There seems to be no end in sight to the enduring popularity of the classic GNOME 2 Linux desktop, and this week afforded yet more evidence.

Following hard on the heels of the launch last week of the classically minded Fuduntu 2013.1, the SolusOS Linux project on Wednesday launched a new fork of GNOME Classic.
“Well, it’s official,” wrote Ikey Doherty, the SolusOS project’s founder and lead developer, in a blog post on the topic. “We’ve forked GNOME Classic (fallback).
“The reasoning for the name is very simple,” Doherty added. “The desktop always accompanies you.”
Nautilus becomes Athena
Linux fans may recall that SolusOS was already focused on offering a classic GNOME experience, even before this latest move.
The distro’s first release featured the GNOME 2.30 desktop, and it planned early on to go with GNOME Classic, which is a custom version of GNOME 3.4.

More recently, however, the project team decided to fork GNOME Classic altogether rather than just modifying it. In particular, SolusOS has forked gnome-panel to create consort-panel; Nautilus, creating Athena; gnome-session-fallback, to become consort-session; and Metacity, creating Consortium.
‘Virtually identical’
The primary rationale for the fork, Doherty wrote, was “to protect the users of our desktop components.

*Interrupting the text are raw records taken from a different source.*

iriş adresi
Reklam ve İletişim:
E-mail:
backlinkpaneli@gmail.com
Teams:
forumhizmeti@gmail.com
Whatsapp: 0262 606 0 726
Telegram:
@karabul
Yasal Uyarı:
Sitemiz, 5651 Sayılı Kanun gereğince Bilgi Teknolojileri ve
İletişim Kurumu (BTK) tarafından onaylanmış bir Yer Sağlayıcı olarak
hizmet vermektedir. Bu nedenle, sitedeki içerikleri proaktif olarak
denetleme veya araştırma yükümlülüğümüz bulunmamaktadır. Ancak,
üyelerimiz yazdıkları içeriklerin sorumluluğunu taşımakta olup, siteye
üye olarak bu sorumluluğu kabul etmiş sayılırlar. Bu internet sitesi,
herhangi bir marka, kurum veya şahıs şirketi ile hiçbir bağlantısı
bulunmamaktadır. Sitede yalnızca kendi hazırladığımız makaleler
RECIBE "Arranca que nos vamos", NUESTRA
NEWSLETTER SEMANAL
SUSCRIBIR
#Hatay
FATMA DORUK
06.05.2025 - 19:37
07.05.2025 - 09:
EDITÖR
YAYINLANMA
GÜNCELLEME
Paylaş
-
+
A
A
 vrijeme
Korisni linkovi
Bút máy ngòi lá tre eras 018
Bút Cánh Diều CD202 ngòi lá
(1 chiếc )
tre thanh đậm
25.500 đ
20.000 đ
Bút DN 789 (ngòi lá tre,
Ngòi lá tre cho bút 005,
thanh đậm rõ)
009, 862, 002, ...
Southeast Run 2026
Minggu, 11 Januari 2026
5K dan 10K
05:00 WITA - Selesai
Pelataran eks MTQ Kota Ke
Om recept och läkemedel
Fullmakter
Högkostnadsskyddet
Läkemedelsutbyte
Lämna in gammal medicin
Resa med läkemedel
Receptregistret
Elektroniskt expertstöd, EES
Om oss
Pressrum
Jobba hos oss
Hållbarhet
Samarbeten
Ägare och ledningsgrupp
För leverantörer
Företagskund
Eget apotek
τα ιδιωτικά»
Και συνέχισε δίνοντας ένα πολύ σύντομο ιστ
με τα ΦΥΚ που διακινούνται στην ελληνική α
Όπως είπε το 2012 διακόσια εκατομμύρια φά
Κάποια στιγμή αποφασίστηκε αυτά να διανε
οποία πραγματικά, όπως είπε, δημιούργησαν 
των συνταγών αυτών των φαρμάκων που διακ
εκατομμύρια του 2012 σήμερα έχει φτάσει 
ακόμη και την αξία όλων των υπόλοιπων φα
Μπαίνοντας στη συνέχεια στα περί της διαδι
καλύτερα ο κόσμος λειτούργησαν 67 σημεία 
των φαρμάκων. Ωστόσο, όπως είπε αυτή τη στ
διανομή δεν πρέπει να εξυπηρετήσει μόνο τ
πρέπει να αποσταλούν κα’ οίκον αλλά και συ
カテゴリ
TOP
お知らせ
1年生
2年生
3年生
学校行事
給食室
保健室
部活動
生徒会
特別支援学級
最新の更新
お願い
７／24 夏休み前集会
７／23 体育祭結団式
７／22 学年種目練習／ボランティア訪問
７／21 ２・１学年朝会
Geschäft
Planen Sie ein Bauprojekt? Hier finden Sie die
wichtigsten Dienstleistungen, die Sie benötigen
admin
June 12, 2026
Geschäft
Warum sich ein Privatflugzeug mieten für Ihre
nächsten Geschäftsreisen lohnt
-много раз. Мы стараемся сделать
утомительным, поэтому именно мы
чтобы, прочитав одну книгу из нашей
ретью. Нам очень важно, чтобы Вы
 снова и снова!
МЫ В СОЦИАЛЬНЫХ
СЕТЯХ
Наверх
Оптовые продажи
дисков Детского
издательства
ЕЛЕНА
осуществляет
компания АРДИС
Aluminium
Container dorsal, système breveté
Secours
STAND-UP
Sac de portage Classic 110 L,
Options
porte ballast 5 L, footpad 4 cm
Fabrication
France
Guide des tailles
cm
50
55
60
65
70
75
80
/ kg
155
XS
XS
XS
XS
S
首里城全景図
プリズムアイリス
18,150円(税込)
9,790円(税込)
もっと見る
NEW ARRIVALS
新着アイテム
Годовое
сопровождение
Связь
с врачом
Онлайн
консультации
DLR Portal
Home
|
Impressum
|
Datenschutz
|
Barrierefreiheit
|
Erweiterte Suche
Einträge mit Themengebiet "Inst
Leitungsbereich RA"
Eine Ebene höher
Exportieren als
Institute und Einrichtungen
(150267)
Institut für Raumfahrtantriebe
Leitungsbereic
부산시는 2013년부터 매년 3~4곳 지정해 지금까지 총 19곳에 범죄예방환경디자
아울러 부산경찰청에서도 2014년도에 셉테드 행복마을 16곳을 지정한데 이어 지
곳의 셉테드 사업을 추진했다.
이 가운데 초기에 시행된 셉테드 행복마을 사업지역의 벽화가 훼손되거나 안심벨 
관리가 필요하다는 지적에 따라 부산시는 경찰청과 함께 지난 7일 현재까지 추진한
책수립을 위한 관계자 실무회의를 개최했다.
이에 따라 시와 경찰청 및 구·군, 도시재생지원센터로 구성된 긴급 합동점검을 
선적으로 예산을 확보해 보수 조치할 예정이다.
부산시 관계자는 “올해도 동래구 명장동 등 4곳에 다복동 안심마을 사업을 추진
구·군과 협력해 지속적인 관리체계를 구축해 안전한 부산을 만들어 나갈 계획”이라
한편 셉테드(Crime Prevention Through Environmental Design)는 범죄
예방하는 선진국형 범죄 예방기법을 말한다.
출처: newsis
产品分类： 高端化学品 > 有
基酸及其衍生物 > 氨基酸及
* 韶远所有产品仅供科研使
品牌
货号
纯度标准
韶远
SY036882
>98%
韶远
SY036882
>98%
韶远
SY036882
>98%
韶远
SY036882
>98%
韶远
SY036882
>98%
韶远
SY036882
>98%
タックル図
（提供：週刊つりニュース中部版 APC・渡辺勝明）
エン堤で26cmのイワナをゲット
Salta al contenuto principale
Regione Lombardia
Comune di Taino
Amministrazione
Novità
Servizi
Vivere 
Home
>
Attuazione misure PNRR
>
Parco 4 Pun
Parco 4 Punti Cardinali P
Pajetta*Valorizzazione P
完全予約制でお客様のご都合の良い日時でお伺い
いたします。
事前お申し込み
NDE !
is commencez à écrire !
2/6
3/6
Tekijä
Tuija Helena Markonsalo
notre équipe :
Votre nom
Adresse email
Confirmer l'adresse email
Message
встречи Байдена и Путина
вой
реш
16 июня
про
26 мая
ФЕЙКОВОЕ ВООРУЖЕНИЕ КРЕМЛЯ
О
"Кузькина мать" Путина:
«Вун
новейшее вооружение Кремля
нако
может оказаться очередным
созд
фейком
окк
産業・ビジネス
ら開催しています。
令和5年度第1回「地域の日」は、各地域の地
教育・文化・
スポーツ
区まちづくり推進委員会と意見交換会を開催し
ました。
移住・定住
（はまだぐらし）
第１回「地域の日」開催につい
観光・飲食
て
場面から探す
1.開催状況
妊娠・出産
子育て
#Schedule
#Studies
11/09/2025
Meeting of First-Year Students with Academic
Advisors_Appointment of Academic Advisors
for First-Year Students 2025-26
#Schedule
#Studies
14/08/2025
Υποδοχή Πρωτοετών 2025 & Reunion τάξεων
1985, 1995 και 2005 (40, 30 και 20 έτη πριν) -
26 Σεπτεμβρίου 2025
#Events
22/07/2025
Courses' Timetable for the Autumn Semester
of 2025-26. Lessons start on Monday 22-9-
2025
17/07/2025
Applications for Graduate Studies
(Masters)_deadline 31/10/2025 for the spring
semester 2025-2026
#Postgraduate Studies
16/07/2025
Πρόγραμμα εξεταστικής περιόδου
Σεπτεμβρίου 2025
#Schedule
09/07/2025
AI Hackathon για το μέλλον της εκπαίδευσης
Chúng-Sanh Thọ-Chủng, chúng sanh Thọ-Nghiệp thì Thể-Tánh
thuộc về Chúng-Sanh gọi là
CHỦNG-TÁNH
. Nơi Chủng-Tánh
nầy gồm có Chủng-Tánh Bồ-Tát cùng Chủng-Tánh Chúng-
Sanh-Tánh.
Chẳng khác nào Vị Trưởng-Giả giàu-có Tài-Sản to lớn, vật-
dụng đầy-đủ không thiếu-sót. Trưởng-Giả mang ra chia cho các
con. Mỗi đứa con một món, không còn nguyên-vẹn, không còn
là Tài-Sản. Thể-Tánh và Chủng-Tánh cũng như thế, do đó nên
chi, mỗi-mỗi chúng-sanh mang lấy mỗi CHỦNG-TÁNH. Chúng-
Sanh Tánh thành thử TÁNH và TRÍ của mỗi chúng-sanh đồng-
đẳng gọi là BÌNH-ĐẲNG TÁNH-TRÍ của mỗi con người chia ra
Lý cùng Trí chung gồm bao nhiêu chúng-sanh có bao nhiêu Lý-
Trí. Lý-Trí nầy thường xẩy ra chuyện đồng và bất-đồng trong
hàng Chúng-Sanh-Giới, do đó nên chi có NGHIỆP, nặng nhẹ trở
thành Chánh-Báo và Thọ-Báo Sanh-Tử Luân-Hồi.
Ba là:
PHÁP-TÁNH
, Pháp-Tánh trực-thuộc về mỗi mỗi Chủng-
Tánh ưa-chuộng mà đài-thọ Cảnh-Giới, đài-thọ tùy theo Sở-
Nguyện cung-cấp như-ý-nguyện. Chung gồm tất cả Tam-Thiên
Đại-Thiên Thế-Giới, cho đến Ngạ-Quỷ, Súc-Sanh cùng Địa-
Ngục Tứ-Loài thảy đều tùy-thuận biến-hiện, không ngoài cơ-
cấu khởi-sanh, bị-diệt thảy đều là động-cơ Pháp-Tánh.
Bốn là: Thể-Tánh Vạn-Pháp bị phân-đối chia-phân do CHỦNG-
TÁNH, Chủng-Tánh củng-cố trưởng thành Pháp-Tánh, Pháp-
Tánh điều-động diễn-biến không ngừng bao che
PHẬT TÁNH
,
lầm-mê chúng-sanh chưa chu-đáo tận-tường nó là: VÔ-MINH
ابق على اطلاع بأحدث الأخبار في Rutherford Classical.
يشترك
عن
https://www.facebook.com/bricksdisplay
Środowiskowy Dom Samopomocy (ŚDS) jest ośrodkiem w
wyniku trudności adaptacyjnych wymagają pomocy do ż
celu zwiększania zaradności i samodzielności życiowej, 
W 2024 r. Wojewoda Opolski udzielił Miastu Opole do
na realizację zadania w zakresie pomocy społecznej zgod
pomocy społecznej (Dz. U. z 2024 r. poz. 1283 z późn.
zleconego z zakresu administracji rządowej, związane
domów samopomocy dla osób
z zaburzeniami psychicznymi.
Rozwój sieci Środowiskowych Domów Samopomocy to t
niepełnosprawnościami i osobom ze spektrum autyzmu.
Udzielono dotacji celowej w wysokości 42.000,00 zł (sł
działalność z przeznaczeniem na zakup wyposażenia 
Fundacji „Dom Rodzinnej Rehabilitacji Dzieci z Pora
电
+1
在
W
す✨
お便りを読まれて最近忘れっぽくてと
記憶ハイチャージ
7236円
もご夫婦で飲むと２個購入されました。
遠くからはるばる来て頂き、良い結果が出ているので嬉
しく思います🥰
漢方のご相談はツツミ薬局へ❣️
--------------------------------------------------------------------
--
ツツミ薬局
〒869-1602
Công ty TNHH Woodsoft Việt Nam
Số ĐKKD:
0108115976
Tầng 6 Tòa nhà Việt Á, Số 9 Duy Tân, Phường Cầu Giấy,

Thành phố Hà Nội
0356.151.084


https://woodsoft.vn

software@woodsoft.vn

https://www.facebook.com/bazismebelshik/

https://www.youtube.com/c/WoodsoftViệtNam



“Pinning patched packages higher than underlying packages proves far too tricky,” he explained. “The amount of patches in each component qualifies fork-status anyway, so it was time to admit it.”
The result, he added, is the ability to offer an experience “virtually identical” to GNOME 2 while also improving on it without requiring hardware acceleration. Classic old GNOME 2 features being brought back include right click-interaction on the panel and GNOME 2 applet support.
Modern components
The project team is also writing a new wrapper API that will allow Python GNOME 2 applets to run natively on consort-panel, Doherty noted.
Meanwhile, by using modern components, Consort will maintain total compatibility with the current GNOME suite.
SolusOS 2 Alpha 7 will be the first to feature Consort—the software is currently in its sixth alpha version—but users of other distros with GTK3 will be able to install it as well, Doherty said.